- **PROBLEM DETAILS**
From the entries below, list each line with "RMEPs".

- **Document images with source code**
● ● ● ●
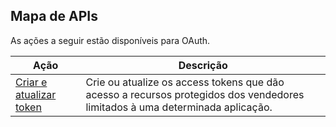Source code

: ## Mapa de APIs

As ações a seguir estão disponíveis para OAuth.

|Ação|Descrição|
|---|---|
|[Criar e atualizar token](https://www.mercadopago[FAKER][URL][DOMAIN]/developers/pt/reference/oauth/_oauth_token/post) | Crie ou atualize os access tokens que dão acesso a recursos protegidos dos vendedores limitados à uma determinada aplicação. |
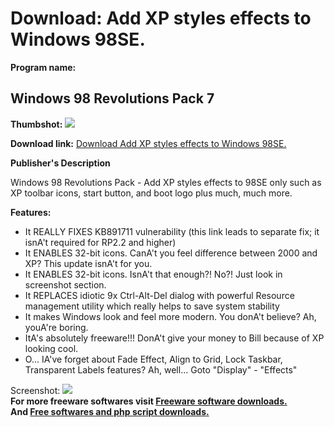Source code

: # Download: Add XP styles effects to Windows 98SE.

**Program name:**

## Windows 98 Revolutions Pack 7

  
**Thumbshot:** ![](http://www.freewarefiles.com/screenshot/win98revpack_md.jpg)   
  
**Download link:** [Download Add XP styles effects to Windows 98SE.](http://freesoftwares.boysofts.com/Windows-Revolutions-Pack_program_32012.html)  
  


**Publisher's Description**  
  


Windows 98 Revolutions Pack - Add XP styles effects to 98SE only such as XP toolbar icons, start button, and boot logo plus much, much more. 

**Features:**

  * It REALLY FIXES KB891711 vulnerability (this link leads to separate fix; it isnA't required for RP2.2 and higher) 
  * It ENABLES 32-bit icons. CanA't you feel difference between 2000 and XP? This update isnA't for you. 
  * It ENABLES 32-bit icons. IsnA't that enough?! No?! Just look in screenshot section. 
  * It REPLACES idiotic 9x Ctrl-Alt-Del dialog with powerful Resource management utility which really helps to save system stability 
  * It makes Windows look and feel more modern. You donA't believe? Ah, youA're boring. 
  * ItA's absolutely freeware!!! DonA't give your money to Bill because of XP looking cool. 
  * O... IA've forget about Fade Effect, Align to Grid, Lock Taskbar, Transparent Labels features? Ah, well... Goto "Display" - "Effects" 

  
  
Screenshot: ![](http://www.freewarefiles.com/screenshot/win98revpack.jpg)   
**For more freeware softwares visit [Freeware software downloads.](http://freesoftwares.boysofts.com/)**   
**And [Free softwares and php script downloads.](http://www.boysofts.com/)**
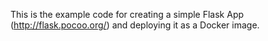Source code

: This is the example code for creating a simple Flask App (http://flask.pocoo.org/) and deploying it as a Docker image.

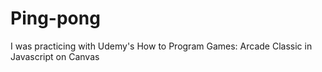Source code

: # Ping-pong
I was practicing with Udemy's How to Program Games:  Arcade Classic in Javascript on Canvas
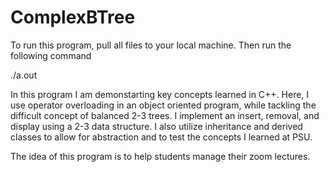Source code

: # ComplexBTree
To run this program, pull all files to your local machine. Then run the following command

./a.out 

In this program I am demonstarting key concepts learned in C++. Here, I use operator overloading in an object oriented program, while tackling the difficult concept of balanced 2-3 trees. I implement an insert, removal, and display using a 2-3 data structure. I also utilize inheritance and derived classes to allow for abstraction and to test the concepts I learned at PSU.

The idea of this program is to help students manage their zoom lectures.
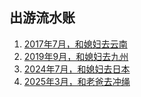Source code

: ## 出游流水账

1. [2017年7月，和媳妇去云南](./yunnan)
1. [2019年9月，和媳妇去九州](./kyushu)
1. [2024年7月，和媳妇去日本](./japan)
1. [2025年3月，和老爸去冲绳](./okinawa)
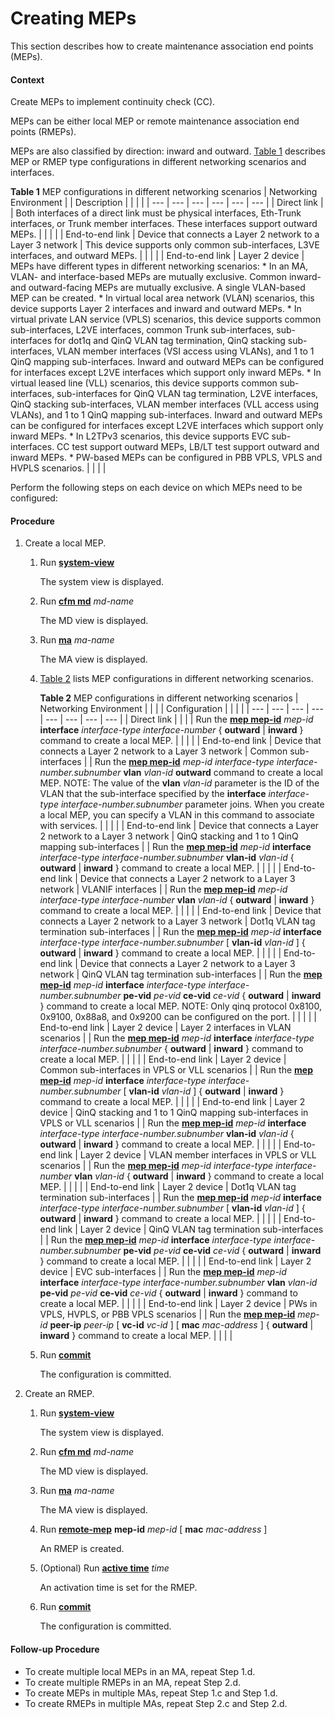 Creating MEPs
=============

This section describes how to create maintenance association end points (MEPs).

#### Context

Create MEPs to implement continuity check (CC).

MEPs can be either local MEP or remote maintenance association end points (RMEPs).

MEPs are also classified by direction: inward and outward. [Table 1](#EN-US_TASK_0172361944__tab_dc_vrp_cfm_cfg_00000901) describes MEP or RMEP type configurations in different networking scenarios and interfaces.

**Table 1** MEP configurations in different networking scenarios
| Networking Environment | | Description | | | |
| --- | --- | --- | --- | --- | --- |
| Direct link | | Both interfaces of a direct link must be physical interfaces, Eth-Trunk interfaces, or Trunk member interfaces. These interfaces support outward MEPs. | | | |
| End-to-end link | Device that connects a Layer 2 network to a Layer 3 network | This device supports only common sub-interfaces, L3VE interfaces, and outward MEPs. | | | |
| End-to-end link | Layer 2 device | MEPs have different types in different networking scenarios:  * In an MA, VLAN- and interface-based MEPs are mutually exclusive. Common inward- and outward-facing MEPs are mutually exclusive. A single VLAN-based MEP can be created. * In virtual local area network (VLAN) scenarios, this device supports Layer 2 interfaces and inward and outward MEPs. * In virtual private LAN service (VPLS) scenarios, this device supports common sub-interfaces, L2VE interfaces, common Trunk sub-interfaces, sub-interfaces for dot1q and QinQ VLAN tag termination, QinQ stacking sub-interfaces, VLAN member interfaces (VSI access using VLANs), and 1 to 1 QinQ mapping sub-interfaces. Inward and outward MEPs can be configured for interfaces except L2VE interfaces which support only inward MEPs. * In virtual leased line (VLL) scenarios, this device supports common sub-interfaces, sub-interfaces for QinQ VLAN tag termination, L2VE interfaces, QinQ stacking sub-interfaces, VLAN member interfaces (VLL access using VLANs), and 1 to 1 QinQ mapping sub-interfaces. Inward and outward MEPs can be configured for interfaces except L2VE interfaces which support only inward MEPs. * In L2TPv3 scenarios, this device supports EVC sub-interfaces. CC test support outward MEPs, LB/LT test support outward and inward MEPs. * PW-based MEPs can be configured in PBB VPLS, VPLS and HVPLS scenarios. | | | |

Perform the following steps on each device on which MEPs need to be configured:


#### Procedure

1. Create a local MEP.
   1. Run [**system-view**](cmdqueryname=system-view)
      
      
      
      The system view is displayed.
   2. Run [**cfm md**](cmdqueryname=cfm+md) *md-name*
      
      
      
      The MD view is displayed.
   3. Run [**ma**](cmdqueryname=ma) *ma-name*
      
      
      
      The MA view is displayed.
   4. [Table 2](#EN-US_TASK_0172361944__tab_dc_vrp_cfm_cfg_00000902) lists MEP configurations in different networking scenarios.
      
      
      
      **Table 2** MEP configurations in different networking scenarios
      | Networking Environment | | | | Configuration | | | |
      | --- | --- | --- | --- | --- | --- | --- | --- |
      | Direct link | | | | Run the [**mep mep-id**](cmdqueryname=mep+mep-id) *mep-id* **interface** *interface-type* *interface-number* { **outward** | **inward** } command to create a local MEP. | | | |
      | End-to-end link | Device that connects a Layer 2 network to a Layer 3 network | Common sub-interfaces | | Run the [**mep mep-id**](cmdqueryname=mep+mep-id) *mep-id* *interface-type interface-number.subnumber* **vlan** *vlan-id* **outward** command to create a local MEP.  NOTE:  The value of the **vlan** *vlan-id* parameter is the ID of the VLAN that the sub-interface specified by the **interface** *interface-type interface-number.subnumber* parameter joins. When you create a local MEP, you can specify a VLAN in this command to associate with services. | | | |
      | End-to-end link | Device that connects a Layer 2 network to a Layer 3 network | QinQ stacking and 1 to 1 QinQ mapping sub-interfaces | | Run the [**mep mep-id**](cmdqueryname=mep+mep-id) *mep-id* **interface** *interface-type interface-number.subnumber* **vlan-id** *vlan-id* { **outward** | **inward** } command to create a local MEP. | | | |
      | End-to-end link | Device that connects a Layer 2 network to a Layer 3 network | VLANIF interfaces | | Run the [**mep mep-id**](cmdqueryname=mep+mep-id) *mep-id* *interface-type interface-number* **vlan** *vlan-id* { **outward** | **inward** } command to create a local MEP. | | | |
      | End-to-end link | Device that connects a Layer 2 network to a Layer 3 network | Dot1q VLAN tag termination sub-interfaces | | Run the [**mep mep-id**](cmdqueryname=mep+mep-id) *mep-id* **interface** *interface-type interface-number.subnumber* [ **vlan-id** *vlan-id* ] { **outward** | **inward** } command to create a local MEP. | | | |
      | End-to-end link | Device that connects a Layer 2 network to a Layer 3 network | QinQ VLAN tag termination sub-interfaces | | Run the [**mep mep-id**](cmdqueryname=mep+mep-id) *mep-id* **interface** *interface-type interface-number.subnumber* **pe-vid** *pe-vid* **ce-vid** *ce-vid* { **outward** | **inward** } command to create a local MEP.  NOTE:  Only qinq protocol 0x8100, 0x9100, 0x88a8, and 0x9200 can be configured on the port. | | | |
      | End-to-end link | Layer 2 device | Layer 2 interfaces in VLAN scenarios | | Run the [**mep mep-id**](cmdqueryname=mep+mep-id) *mep-id* **interface** *interface-type interface-number.subnumber* { **outward** | **inward** } command to create a local MEP. | | | |
      | End-to-end link | Layer 2 device | Common sub-interfaces in VPLS or VLL scenarios | | Run the [**mep mep-id**](cmdqueryname=mep+mep-id) *mep-id* **interface** *interface-type interface-number.subnumber* [ **vlan-id** *vlan-id* ] { **outward** | **inward** } command to create a local MEP. | | | |
      | End-to-end link | Layer 2 device | QinQ stacking and 1 to 1 QinQ mapping sub-interfaces in VPLS or VLL scenarios | | Run the [**mep mep-id**](cmdqueryname=mep+mep-id) *mep-id* **interface** *interface-type interface-number.subnumber* **vlan-id** *vlan-id* { **outward** | **inward** } command to create a local MEP. | | | |
      | End-to-end link | Layer 2 device | VLAN member interfaces in VPLS or VLL scenarios | | Run the [**mep mep-id**](cmdqueryname=mep+mep-id) *mep-id* *interface-type interface-number* **vlan** *vlan-id* { **outward** | **inward** } command to create a local MEP. | | | |
      | End-to-end link | Layer 2 device | Dot1q VLAN tag termination sub-interfaces | | Run the [**mep mep-id**](cmdqueryname=mep+mep-id) *mep-id* **interface** *interface-type interface-number.subnumber* [ **vlan-id** *vlan-id* ] { **outward** | **inward** } command to create a local MEP. | | | |
      | End-to-end link | Layer 2 device | QinQ VLAN tag termination sub-interfaces | | Run the [**mep mep-id**](cmdqueryname=mep+mep-id) *mep-id* **interface** *interface-type interface-number.subnumber* **pe-vid** *pe-vid* **ce-vid** *ce-vid* { **outward** | **inward** } command to create a local MEP. | | | |
      | End-to-end link | Layer 2 device | EVC sub-interfaces | | Run the [**mep mep-id**](cmdqueryname=mep+mep-id) *mep-id* **interface** *interface-type interface-number.subnumber* **vlan** *vlan-id* **pe-vid** *pe-vid* **ce-vid** *ce-vid* { **outward** | **inward** } command to create a local MEP. | | | |
      | End-to-end link | Layer 2 device | PWs in VPLS, HVPLS, or PBB VPLS scenarios | | Run the [**mep mep-id**](cmdqueryname=mep+mep-id) *mep-id* **peer-ip** *peer-ip* [ **vc-id** *vc-id* ] [ **mac** *mac-address* ] { **outward** | **inward** } command to create a local MEP. | | | |
   5. Run [**commit**](cmdqueryname=commit)
      
      
      
      The configuration is committed.
2. Create an RMEP.
   1. Run [**system-view**](cmdqueryname=system-view)
      
      
      
      The system view is displayed.
   2. Run [**cfm md**](cmdqueryname=cfm+md) *md-name*
      
      
      
      The MD view is displayed.
   3. Run [**ma**](cmdqueryname=ma) *ma-name*
      
      
      
      The MA view is displayed.
   4. Run [**remote-mep**](cmdqueryname=remote-mep) **mep-id** *mep-id* [ **mac** *mac-address* ]
      
      
      
      An RMEP is created.
   5. (Optional) Run [**active time**](cmdqueryname=active+time) *time*
      
      
      
      An activation time is set for the RMEP.
   6. Run [**commit**](cmdqueryname=commit)
      
      
      
      The configuration is committed.

#### Follow-up Procedure

* To create multiple local MEPs in an MA, repeat Step 1.d.
* To create multiple RMEPs in an MA, repeat Step 2.d.
* To create MEPs in multiple MAs, repeat Step 1.c and Step 1.d.
* To create RMEPs in multiple MAs, repeat Step 2.c and Step 2.d.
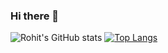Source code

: ### Hi there 👋

<!--
**OfficialRohitSharma442/OfficialRohitSharma442** is a ✨ _special_ ✨ repository because its `README.md` (this file) appears on your GitHub profile.

Here are some ideas to get you started:

- 🔭 I’m currently working on ...
- 🌱 I’m currently learning ...
- 👯 I’m looking to collaborate on ...
- 🤔 I’m looking for help with ...
- 💬 Ask me about ...
- 📫 How to reach me: ...
- 😄 Pronouns: ...
- ⚡ Fun fact: ...
-->
![Rohit's GitHub stats](https://github-readme-stats.vercel.app/api?username=OfficialRohitSharma442&show_icons=true&theme=tokyonight)
[![Top Langs](https://github-readme-stats.vercel.app/api/top-langs/?username=OfficialRohitSharma442&layout=compact)](https://github.com/OfficialRohitSharma442/github-readme-stats)
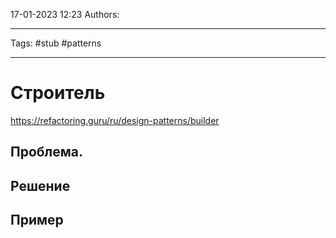 17-01-2023
12:23
Authors: 
***
Tags: #stub #patterns 
***
# Строитель
https://refactoring.guru/ru/design-patterns/builder


## Проблема.


## Решение


## Пример

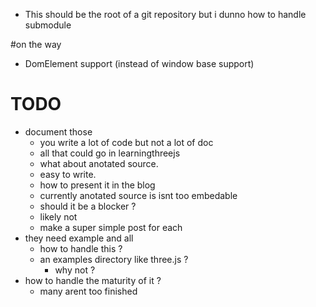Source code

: * This should be the root of a git repository but i dunno how to handle submodule

#on the way
* DomElement support (instead of window base support)

# TODO
* document those
  * you write a lot of code but not a lot of doc
  * all that could go in learningthreejs
  * what about anotated source.
  * easy to write.
  * how to present it in the blog
  * currently anotated source is isnt too embedable
  * should it be a blocker ?
  * likely not
  * make a super simple post for each
* they need example and all
  * how to handle this ?
  * an examples directory like three.js ?
    * why not ?
* how to handle the maturity of it ?
  * many arent too finished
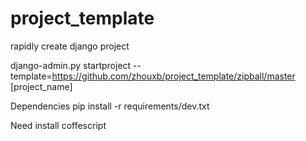 project_template
================

rapidly create django project

django-admin.py startproject --template=https://github.com/zhouxb/project_template/zipball/master [project_name]

Dependencies
pip install -r requirements/dev.txt

Need install coffescript

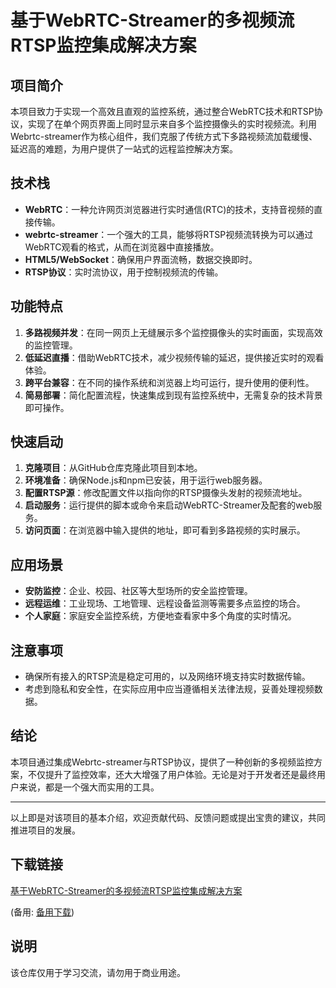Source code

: # 基于WebRTC-Streamer的多视频流RTSP监控集成解决方案

## 项目简介

本项目致力于实现一个高效且直观的监控系统，通过整合WebRTC技术和RTSP协议，实现了在单个网页界面上同时显示来自多个监控摄像头的实时视频流。利用Webrtc-streamer作为核心组件，我们克服了传统方式下多路视频流加载缓慢、延迟高的难题，为用户提供了一站式的远程监控解决方案。

## 技术栈

- **WebRTC**：一种允许网页浏览器进行实时通信(RTC)的技术，支持音视频的直接传输。
- **webrtc-streamer**：一个强大的工具，能够将RTSP视频流转换为可以通过WebRTC观看的格式，从而在浏览器中直接播放。
- **HTML5/WebSocket**：确保用户界面流畅，数据交换即时。
- **RTSP协议**：实时流协议，用于控制视频流的传输。

## 功能特点

1. **多路视频并发**：在同一网页上无缝展示多个监控摄像头的实时画面，实现高效的监控管理。
2. **低延迟直播**：借助WebRTC技术，减少视频传输的延迟，提供接近实时的观看体验。
3. **跨平台兼容**：在不同的操作系统和浏览器上均可运行，提升使用的便利性。
4. **简易部署**：简化配置流程，快速集成到现有监控系统中，无需复杂的技术背景即可操作。

## 快速启动

1. **克隆项目**：从GitHub仓库克隆此项目到本地。
2. **环境准备**：确保Node.js和npm已安装，用于运行web服务器。
3. **配置RTSP源**：修改配置文件以指向你的RTSP摄像头发射的视频流地址。
4. **启动服务**：运行提供的脚本或命令来启动WebRTC-Streamer及配套的web服务。
5. **访问页面**：在浏览器中输入提供的地址，即可看到多路视频的实时展示。

## 应用场景

- **安防监控**：企业、校园、社区等大型场所的安全监控管理。
- **远程运维**：工业现场、工地管理、远程设备监测等需要多点监控的场合。
- **个人家庭**：家庭安全监控系统，方便地查看家中多个角度的实时情况。

## 注意事项

- 确保所有接入的RTSP流是稳定可用的，以及网络环境支持实时数据传输。
- 考虑到隐私和安全性，在实际应用中应当遵循相关法律法规，妥善处理视频数据。

## 结论

本项目通过集成Webrtc-streamer与RTSP协议，提供了一种创新的多视频监控方案，不仅提升了监控效率，还大大增强了用户体验。无论是对于开发者还是最终用户来说，都是一个强大而实用的工具。

---

以上即是对该项目的基本介绍，欢迎贡献代码、反馈问题或提出宝贵的建议，共同推进项目的发展。

## 下载链接
[基于WebRTC-Streamer的多视频流RTSP监控集成解决方案](https://pan.quark.cn/s/2d267f9c8749) 

(备用: [备用下载](https://pan.baidu.com/s/1JV3VVjlwMuYa32Q9kPgSqg?pwd=1234))

## 说明

该仓库仅用于学习交流，请勿用于商业用途。

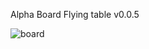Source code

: Alpha Board Flying table v0.0.5


![board](https://user-images.githubusercontent.com/90202111/165086653-0affb9c5-9297-43c0-8d42-1b35197a8873.PNG)
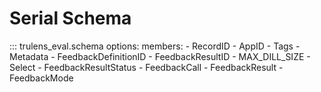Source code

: # Serial Schema

::: trulens_eval.schema
    options:
        members:
            - RecordID
            - AppID
            - Tags
            - Metadata
            - FeedbackDefinitionID
            - FeedbackResultID
            - MAX_DILL_SIZE
            - Select
            - FeedbackResultStatus
            - FeedbackCall
            - FeedbackResult
            - FeedbackMode
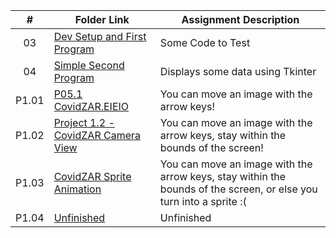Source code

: |   #   | Folder Link | Assignment Description |
| :---: | ----------- | ---------------------- |
|03       | <a href = "https://github.com/LandenSJones/4443-2D-PyGame-Jones/tree/master/Assignments/A03"/>Dev Setup and First Program | Some Code to Test |
|04       | <a href = "https://github.com/LandenSJones/4443-2D-PyGame-Jones/tree/master/Assignments/A04"/>Simple Second Program| Displays some data using Tkinter |
|P1.01       | <a href = "https://github.com/LandenSJones/4443-2D-PyGame-Jones/tree/master/Assignments/P01.1"/>P05.1 CovidZAR.EIEIO| You can move an image with the arrow keys! |
|P1.02       | <a href = "https://github.com/LandenSJones/4443-2D-PyGame-Jones/tree/master/Assignments/P01.2"/>Project 1.2 - CovidZAR Camera View| You can move an image with the arrow keys, stay within the bounds of the screen! |
|P1.03       | <a href = "https://github.com/LandenSJones/4443-2D-PyGame-Jones/blob/master/Assignments/P01.3"/>CovidZAR Sprite Animation| You can move an image with the arrow keys, stay within the bounds of the screen, or else you turn into a sprite :( |
|P1.04       | <a href = "https://github.com/LandenSJones/4443-2D-PyGame-Jones/tree/master/Assignments/P01.4"/>Unfinished | Unfinished |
● ● ● ●
- **SOLUTION FOR THIS EXERCISE**
MEPs can be either local MEP or remote maintenance association end points (RMEPs).
* To create multiple RMEPs in an MA, repeat Step 2.d.
* To create RMEPs in multiple MAs, repeat Step 2.c and Step 2.d.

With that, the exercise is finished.